Election Hacking Gets Real with Mueller Indictment

The ongoing investigation and resulting indictment by special counsel Robert Mueller brought new information to light about the techniques and tactics that Russian military intelligence officers (GRU) used to disrupt the 2016 U.S. elections. The indictment from the Mueller investigation lays bare a coordinated campaign to compromise political campaigns and election infrastructure. Weak operational security (or opsec, as it’s known in the industry) of the Democratic Congressional Campaign Committee (DCCC) and the Democratic National Committee (DNC) was exploited in a spectacular fashion. They fell victim to a successful spearphishing campaign that led to the compromising of multiple users accounts and computers, and the subsequent release of more than 50,000 stolen documents. Several state and local websites and their election officials were targeted using similar attacks. This type of multi-level attack strategy should concern all election officials because those officials play a critical role in election administration and are likely being targeted by adversaries that wish to disrupt or stoke distrust in the electoral process.

State and local election officials should remain concerned about being targeted by malicious actors.

Russia’s escalating efforts to undermine and interfere in U.S. domestic affairs is well-known, well-documented, and well-repeated. What the indictment offers is insight into the technical aspects of the hack of the DCCC and DNC systems, as well as specific information about the targeting of state and local election systems. The 12 GRU officers named in the indictment followed a straightforward game plan:

1. Acquire user credentials to access systems,
2. Find information of interest stored on those systems,
3. Remove that data so that it can be weaponized through separate information campaigns.

There are interesting technical details that we can glean by working through each of these steps. Over 300 individuals affiliated with the Democratic party or campaign were targeted in a spearphishing campaign – including Clinton campaign chairman John Podesta. Podesta received and clicked on one of these authentic-looking but fraudulent email messages that prompted him to enter his Google credentials into a site created by the GRU. This attack was successful despite assurance from his staff that the email was legitimate. Other campaign employees and volunteers were also successfully tricked into revealing their credentials. Using the stolen credentials, the GRU installed the Russian-developed “X-Agent malware” to log the keystrokes and record the screens of campaign staff in order to explore the network and eventually find interesting information stored on about 33 DNC computers. Remote servers located in Arizona and Illinois were leased using Bitcoin and controlled by the GRU in order to try to hide their tracks while copying several gigabytes of stolen data out of the DNC network. The information was later provided to media outlets and even a Congressional candidate as part of a larger disinformation campaign.

State and local election officials should remain concerned about being targeted by malicious actors that could include foreign and domestic adversaries. At the same time as the DCCC and DNC were being infiltrated, the GRU successfully hacked an election systems vendor and targeted state and local election officials in five states through spearphishing campaigns and website vulnerabilities. The most significant hack occurred when a vulnerability was exploited on the Illinois State Board of Elections website. The GRU had access to the personal information of over 500,00 voters including their names, addresses, and partial Social Security numbers (The number of compromised records varies according to a statement by the Illinois State Board of Elections). Election officials are a gateway to potentially millions of voter records and, more importantly, cast votes. Increasing their resistance to attacks like those used by the GRU are critical to securing our elections.

The cyber attacks on democratic elections worldwide are unfortunately likely to accelerate.

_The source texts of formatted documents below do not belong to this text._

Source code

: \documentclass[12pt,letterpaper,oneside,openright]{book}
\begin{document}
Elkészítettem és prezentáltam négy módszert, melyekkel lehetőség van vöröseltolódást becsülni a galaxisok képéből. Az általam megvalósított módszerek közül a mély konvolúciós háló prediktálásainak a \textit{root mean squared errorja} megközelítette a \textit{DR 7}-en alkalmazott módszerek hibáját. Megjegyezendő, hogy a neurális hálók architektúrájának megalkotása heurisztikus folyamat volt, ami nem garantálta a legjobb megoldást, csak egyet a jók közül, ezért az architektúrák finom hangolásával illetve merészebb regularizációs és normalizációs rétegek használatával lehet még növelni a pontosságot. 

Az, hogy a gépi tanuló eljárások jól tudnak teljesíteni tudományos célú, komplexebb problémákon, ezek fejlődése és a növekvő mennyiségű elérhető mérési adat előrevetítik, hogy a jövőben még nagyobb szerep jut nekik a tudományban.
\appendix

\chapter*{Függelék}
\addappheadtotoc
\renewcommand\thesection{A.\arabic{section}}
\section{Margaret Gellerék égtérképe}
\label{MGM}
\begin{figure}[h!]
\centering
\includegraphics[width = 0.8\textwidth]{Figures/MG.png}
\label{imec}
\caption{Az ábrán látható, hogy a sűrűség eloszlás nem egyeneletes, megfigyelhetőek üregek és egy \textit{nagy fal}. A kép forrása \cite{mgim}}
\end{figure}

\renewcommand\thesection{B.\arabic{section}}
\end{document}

There is a lot to learn, and a lot we can do right now to better protect campaigns and elections from compromise. For example, people are often the weakest link, so it’s essential that we move to reduce the potential for human error, including unphishable forms of two-factor (or “two-step”) login. CDT is working to get actionable advice and tools directly into the hands of local election officials, so pay attention to this space in coming weeks and months. We have cybersecurity 101 courses we are running with our partners at the Center for Technology & Civic Life, as well as a series of short field guides to important cybersecurity issues based off of the wonderful work from Harvard’s Defending Digital Democracy Project and the Center for Information Security. We’re also working on cybersecurity capacity building for local election officials by identifying potential technical volunteers from sources like the National Guard, cybersecurity programs at community colleges, as well as hackers and cybersecurity professionals that may be able to lend a helping hand in terms of shoring up our defenses.

The cyber attacks on democratic elections worldwide are unfortunately likely to accelerate. As the Mueller indictment lays out, the modes of attack are not new nor unexpected, but they are becoming increasingly sophisticated. CDT is committed to helping election officials and political campaigns address these challenges and build strong cybersecurity practices into their core operations.